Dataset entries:
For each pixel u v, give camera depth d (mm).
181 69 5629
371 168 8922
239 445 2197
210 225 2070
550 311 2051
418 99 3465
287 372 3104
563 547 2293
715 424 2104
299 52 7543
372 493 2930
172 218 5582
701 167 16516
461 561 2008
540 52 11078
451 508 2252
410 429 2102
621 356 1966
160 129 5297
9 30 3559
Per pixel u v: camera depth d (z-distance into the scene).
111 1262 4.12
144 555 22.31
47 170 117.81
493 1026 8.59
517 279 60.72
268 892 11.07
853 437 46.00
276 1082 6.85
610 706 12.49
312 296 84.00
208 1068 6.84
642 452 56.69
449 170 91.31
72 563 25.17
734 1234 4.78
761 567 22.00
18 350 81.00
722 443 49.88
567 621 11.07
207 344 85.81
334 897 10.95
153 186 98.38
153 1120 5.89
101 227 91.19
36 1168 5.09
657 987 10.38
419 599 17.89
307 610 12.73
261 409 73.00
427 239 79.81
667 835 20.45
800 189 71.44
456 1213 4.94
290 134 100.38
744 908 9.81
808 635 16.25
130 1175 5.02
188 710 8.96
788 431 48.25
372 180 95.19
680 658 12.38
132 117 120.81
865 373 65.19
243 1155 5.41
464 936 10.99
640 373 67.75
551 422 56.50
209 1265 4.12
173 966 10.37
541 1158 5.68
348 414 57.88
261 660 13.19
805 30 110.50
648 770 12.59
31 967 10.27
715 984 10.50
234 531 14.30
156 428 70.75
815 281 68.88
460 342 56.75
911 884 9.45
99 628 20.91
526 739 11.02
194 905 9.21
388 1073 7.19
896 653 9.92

▸ **Exercise requirements**: Give the number of lines in the entries that include the string "camera", and nothing more.

▸ **Solved exercise**: 2